[Start of section]

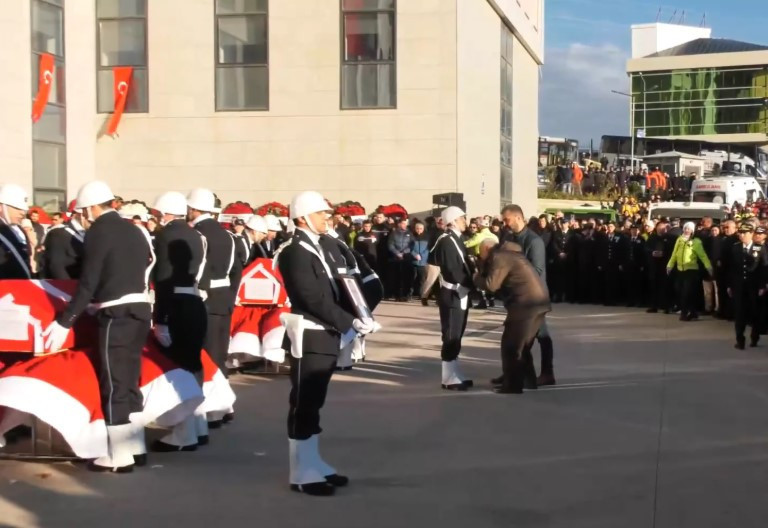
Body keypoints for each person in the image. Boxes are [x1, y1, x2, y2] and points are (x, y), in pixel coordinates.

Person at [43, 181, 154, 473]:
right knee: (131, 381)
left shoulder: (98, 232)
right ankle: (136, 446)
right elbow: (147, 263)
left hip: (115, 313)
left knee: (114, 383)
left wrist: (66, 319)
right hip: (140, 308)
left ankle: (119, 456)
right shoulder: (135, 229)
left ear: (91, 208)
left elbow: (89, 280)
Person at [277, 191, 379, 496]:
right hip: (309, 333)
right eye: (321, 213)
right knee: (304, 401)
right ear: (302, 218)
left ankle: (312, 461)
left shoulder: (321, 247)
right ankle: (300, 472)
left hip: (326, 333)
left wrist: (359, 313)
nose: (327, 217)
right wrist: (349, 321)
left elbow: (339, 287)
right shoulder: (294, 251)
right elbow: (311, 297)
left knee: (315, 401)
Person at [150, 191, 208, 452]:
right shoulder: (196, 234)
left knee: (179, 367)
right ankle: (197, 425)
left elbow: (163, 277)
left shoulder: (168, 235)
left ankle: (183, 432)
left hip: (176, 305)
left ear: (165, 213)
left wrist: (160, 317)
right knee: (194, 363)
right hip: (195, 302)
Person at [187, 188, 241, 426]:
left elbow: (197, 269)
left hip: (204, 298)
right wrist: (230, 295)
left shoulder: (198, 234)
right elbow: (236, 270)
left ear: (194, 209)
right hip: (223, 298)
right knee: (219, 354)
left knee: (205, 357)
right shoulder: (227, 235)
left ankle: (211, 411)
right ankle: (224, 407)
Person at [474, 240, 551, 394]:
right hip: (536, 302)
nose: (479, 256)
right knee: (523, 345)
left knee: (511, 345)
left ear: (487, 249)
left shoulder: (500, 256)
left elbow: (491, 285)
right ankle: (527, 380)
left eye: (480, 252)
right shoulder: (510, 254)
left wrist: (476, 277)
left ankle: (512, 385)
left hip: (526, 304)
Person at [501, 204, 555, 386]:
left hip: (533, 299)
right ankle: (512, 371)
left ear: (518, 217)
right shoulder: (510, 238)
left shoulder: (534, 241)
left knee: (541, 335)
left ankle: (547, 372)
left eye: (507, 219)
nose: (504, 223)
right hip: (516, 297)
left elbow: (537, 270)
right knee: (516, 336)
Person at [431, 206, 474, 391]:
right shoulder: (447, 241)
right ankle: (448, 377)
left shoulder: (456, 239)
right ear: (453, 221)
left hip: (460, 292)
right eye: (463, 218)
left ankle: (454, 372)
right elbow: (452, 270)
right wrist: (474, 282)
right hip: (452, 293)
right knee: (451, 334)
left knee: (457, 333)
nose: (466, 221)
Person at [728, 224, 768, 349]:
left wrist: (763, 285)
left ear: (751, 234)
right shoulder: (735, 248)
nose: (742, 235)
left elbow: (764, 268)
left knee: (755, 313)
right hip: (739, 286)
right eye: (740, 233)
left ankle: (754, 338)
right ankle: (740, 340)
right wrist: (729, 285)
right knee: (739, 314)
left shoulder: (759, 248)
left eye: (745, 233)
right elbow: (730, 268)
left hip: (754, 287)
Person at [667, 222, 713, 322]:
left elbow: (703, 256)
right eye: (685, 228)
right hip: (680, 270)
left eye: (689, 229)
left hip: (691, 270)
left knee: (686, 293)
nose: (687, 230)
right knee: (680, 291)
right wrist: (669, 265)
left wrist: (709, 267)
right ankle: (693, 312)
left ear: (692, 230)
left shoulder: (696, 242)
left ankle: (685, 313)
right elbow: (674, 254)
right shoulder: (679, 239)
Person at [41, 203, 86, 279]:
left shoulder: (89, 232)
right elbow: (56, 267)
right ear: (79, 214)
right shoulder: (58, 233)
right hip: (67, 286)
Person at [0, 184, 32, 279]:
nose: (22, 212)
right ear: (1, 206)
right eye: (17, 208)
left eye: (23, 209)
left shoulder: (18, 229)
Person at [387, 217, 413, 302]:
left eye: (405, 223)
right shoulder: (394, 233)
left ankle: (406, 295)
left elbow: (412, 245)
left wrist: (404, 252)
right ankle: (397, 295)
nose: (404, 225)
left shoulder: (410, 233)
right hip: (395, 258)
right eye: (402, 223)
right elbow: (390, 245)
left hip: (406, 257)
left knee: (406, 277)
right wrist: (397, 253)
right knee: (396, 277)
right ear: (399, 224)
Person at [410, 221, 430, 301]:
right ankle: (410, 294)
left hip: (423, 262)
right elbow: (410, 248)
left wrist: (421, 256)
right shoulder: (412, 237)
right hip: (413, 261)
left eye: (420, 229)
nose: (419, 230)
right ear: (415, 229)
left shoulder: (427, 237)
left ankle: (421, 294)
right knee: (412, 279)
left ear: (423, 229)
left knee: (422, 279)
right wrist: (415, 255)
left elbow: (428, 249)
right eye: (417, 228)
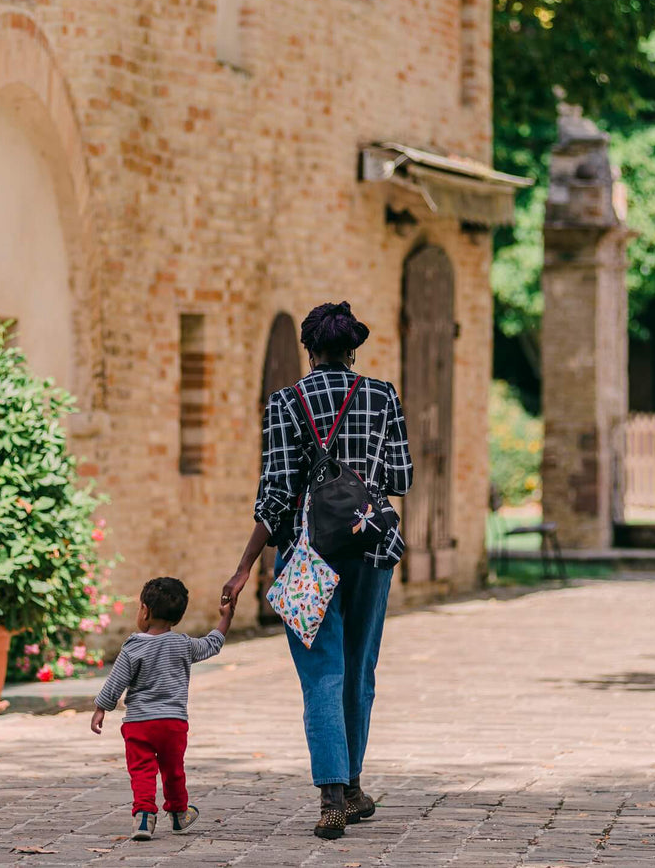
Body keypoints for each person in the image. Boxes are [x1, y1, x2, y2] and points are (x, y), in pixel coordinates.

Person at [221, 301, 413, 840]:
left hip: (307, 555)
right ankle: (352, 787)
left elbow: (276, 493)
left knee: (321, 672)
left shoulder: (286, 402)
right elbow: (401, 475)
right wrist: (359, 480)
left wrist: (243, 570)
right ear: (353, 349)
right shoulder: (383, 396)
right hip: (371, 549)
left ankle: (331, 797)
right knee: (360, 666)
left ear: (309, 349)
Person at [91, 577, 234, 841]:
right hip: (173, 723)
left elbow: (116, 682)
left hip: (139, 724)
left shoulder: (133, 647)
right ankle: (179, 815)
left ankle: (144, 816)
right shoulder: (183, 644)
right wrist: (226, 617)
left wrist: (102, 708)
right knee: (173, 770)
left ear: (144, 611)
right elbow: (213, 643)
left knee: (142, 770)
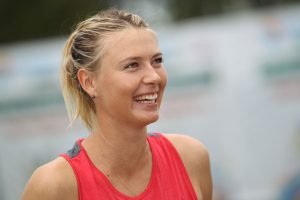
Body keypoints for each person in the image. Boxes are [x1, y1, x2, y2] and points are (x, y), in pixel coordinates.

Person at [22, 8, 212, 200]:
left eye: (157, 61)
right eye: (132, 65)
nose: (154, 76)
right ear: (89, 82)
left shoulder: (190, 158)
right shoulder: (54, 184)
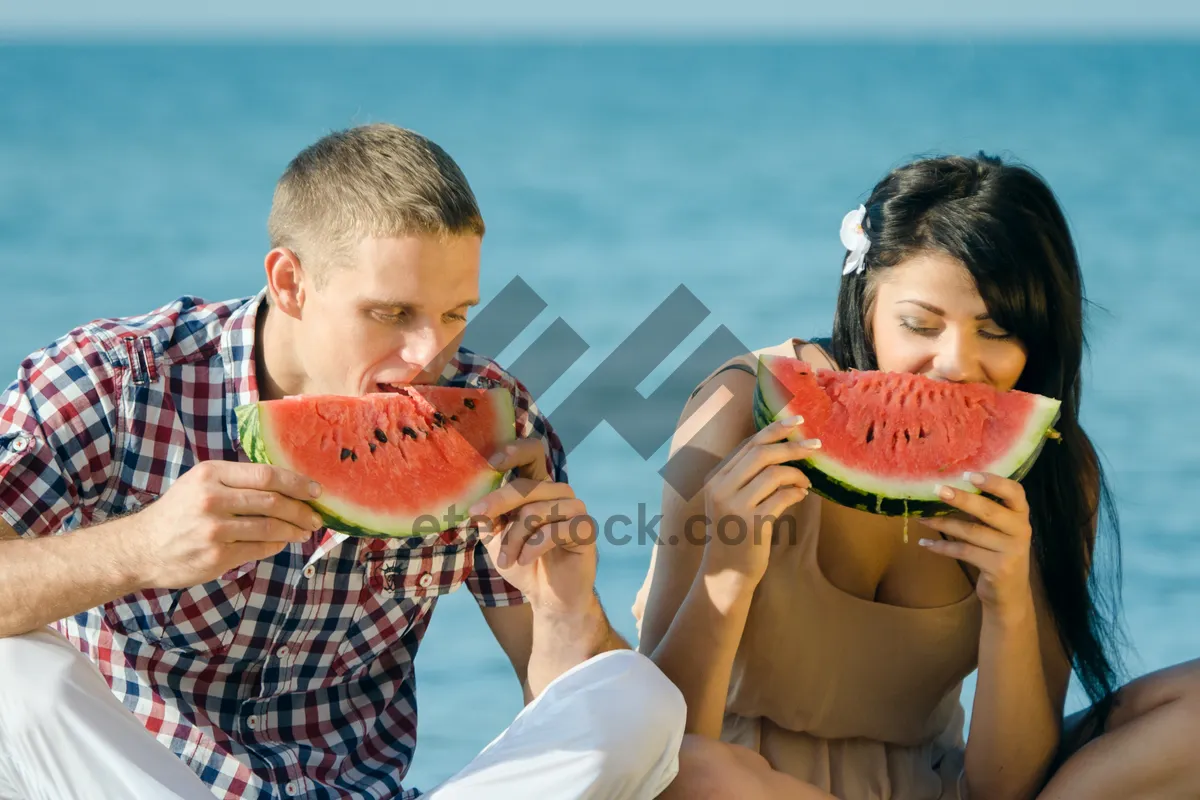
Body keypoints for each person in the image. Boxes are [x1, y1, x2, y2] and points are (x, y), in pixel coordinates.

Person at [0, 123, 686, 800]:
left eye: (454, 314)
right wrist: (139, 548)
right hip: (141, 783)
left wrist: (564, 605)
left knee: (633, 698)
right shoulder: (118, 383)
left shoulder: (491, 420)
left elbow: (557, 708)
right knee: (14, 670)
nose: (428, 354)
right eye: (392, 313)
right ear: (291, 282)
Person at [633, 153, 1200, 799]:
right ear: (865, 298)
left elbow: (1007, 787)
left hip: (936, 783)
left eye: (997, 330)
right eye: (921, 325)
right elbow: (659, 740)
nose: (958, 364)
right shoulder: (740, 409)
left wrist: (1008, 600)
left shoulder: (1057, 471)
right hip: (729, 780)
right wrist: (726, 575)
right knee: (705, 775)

[End of section]

Activity:
For this exercise, repeat exactly the lines of the data above from the one with "right ankle: (448, 377)" down to the one with "nose: (742, 235)", both end lines included.

Answer to this problem:
right ankle: (448, 377)
left shoulder: (456, 239)
right ear: (453, 221)
left hip: (460, 292)
right eye: (463, 218)
left ankle: (454, 372)
right elbow: (452, 270)
right wrist: (474, 282)
right hip: (452, 293)
right knee: (451, 334)
left knee: (457, 333)
nose: (466, 221)
Person at [728, 224, 768, 349]:
left wrist: (763, 285)
left ear: (751, 234)
right shoulder: (735, 248)
nose: (742, 235)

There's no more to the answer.